If your potential client is a business, you might benefit from reading reviews about their company. Try looking at their Facebook reviews, Glass Door reviews, and Google reviews. If customers and employees complain about a culture where bullying and harassment are common, you’ll know to steer away from the place.
Listen to the Spirit
Sometimes, you’ll simply get an impression about a potential client. This might be the Spirit leading you to work with someone or pass on the possible project. Always take a few minutes to check in with God and pray over new business adventures. Ask Him to guide you and give you wisdom!
Enforcing Your Boundaries
As you begin creating boundaries, expect some pushback. Clients and customers who aren’t used to your new limits may struggle with them at first. Here’s how you can enforce your boundaries while still being kind…
Realize It May Not Be Intentional
Sometimes, a client tramples your boundaries without meaning to. For example, you have an international client halfway around the world. They email you with a new project over the weekend. They may not realize their Monday is still your Sunday.
But you still don’t have to drop everything. Instead, you can sweetly remind them by saying, “Hey, this sounds like a fun project. I can’t wait to get started on Monday!”
So, there are accidental boundary-pushers like the international client above. But some boundary-pushers do it habitually, almost as if they’re testing you to see what they can get away with.
In these situations, you need to address the issue. You might say, “I understand you have many urgent projects. I’ve recently updated my policies, effective on (date). Projects assigned with a 48-hour turnaround will now be eligible for a rush fee or billed at a higher rate. To avoid these additional expenses, please provide project details and all needed materials at least 3-business days in advance.”
Fire the Horrific Clients
You have one client whose emails tie your stomach up in knots. Every time you see their name in your inbox, you worry. You’re always getting blamed for things you didn’t do or belittled for your latest project.
But you don’t have to tolerate this behavior. Christ calls us to love others as ourselves. That means He expects us to love ourselves. There’s nothing wrong with leaving a situation that’s demeaning or stressful. You can better shine Christ’s love when you’re not constantly stressed out by bad clients.
Firing a client isn’t all that difficult. You can send an email or have a phone conversation. Simply state, “Effective on (date), our working relationship will be terminated. In the meantime, I will be completing projects A, B, and C.”
Avoid blaming the client or getting into arguments about whose fault it is. If you’re pressed for an answer on why you’re walking away, you can say something noncommittal, such as you’re going in a new direction or needing more time to pursue a passion project.

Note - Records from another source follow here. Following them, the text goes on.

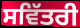
ਸਵਿੱਤਰੀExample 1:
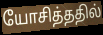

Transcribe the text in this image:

யோசித்ததில்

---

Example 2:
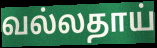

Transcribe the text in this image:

வல்லதாய்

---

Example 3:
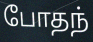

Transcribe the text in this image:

போதந்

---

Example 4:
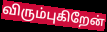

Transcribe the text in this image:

விரும்புகிறேன்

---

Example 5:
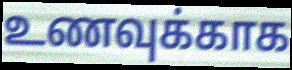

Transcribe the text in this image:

உணவுக்காக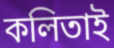
কলিতাইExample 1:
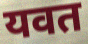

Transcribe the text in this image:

यवत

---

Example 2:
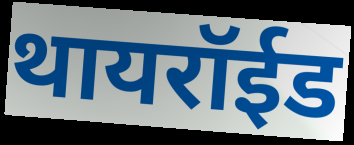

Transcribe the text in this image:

थायरॉईड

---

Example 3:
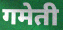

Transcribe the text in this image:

गमेती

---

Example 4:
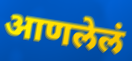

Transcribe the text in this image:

आणलेलं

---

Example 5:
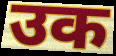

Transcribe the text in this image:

उकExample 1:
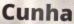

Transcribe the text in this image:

Cunha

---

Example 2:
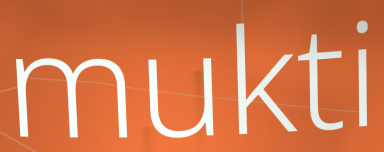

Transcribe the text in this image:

mukti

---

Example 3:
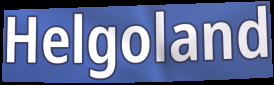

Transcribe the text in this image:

Helgoland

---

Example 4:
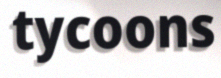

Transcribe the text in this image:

tycoons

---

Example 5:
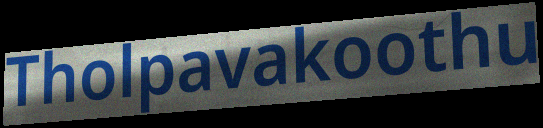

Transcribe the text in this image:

Tholpavakoothu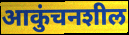
आकुंचनशीलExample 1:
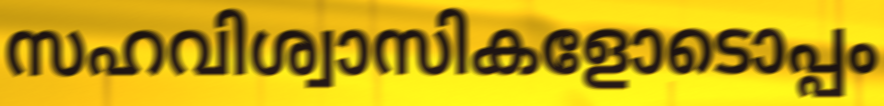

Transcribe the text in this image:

സഹവിശ്വാസികളോടൊപ്പം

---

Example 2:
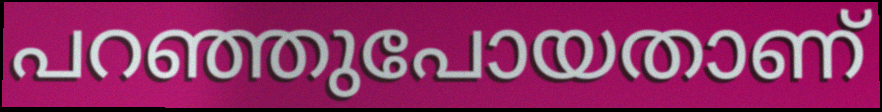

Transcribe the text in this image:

പറഞ്ഞുപോയതാണ്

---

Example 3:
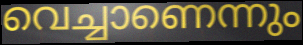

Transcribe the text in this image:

വെച്ചാണെന്നും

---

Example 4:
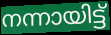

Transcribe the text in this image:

നന്നായിട്ട്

Don’t Violate Your Own Boundaries
You said in your onboarding documents that you work from 10 am – 2 pm Monday through Friday. That’s awesome. But when the clock strikes 2 pm, you need to physically leave your desk.

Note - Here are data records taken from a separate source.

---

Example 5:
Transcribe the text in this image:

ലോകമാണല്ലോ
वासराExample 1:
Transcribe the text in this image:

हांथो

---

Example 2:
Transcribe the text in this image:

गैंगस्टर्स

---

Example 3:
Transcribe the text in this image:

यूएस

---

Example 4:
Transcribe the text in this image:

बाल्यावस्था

If you violate your own boundaries, you’ll send a message to yourself. The message will be loud and clear that it’s OK if boundaries are ignored. Pretty soon, you’ll begin accepting this behavior from clients, too.
Boundaries Are a Blessing
Boundaries are a huge blessing. They gift you with the time and energy you need to be an effective witness for Christ. They bless your clients by giving them clear guidelines on how to treat you, and they bless your family by showing them that they’re more important than anything on your screen!
Don’t be afraid to stand up, establish firm boundaries, and stick to them. Remember that setting boundaries is an act of love!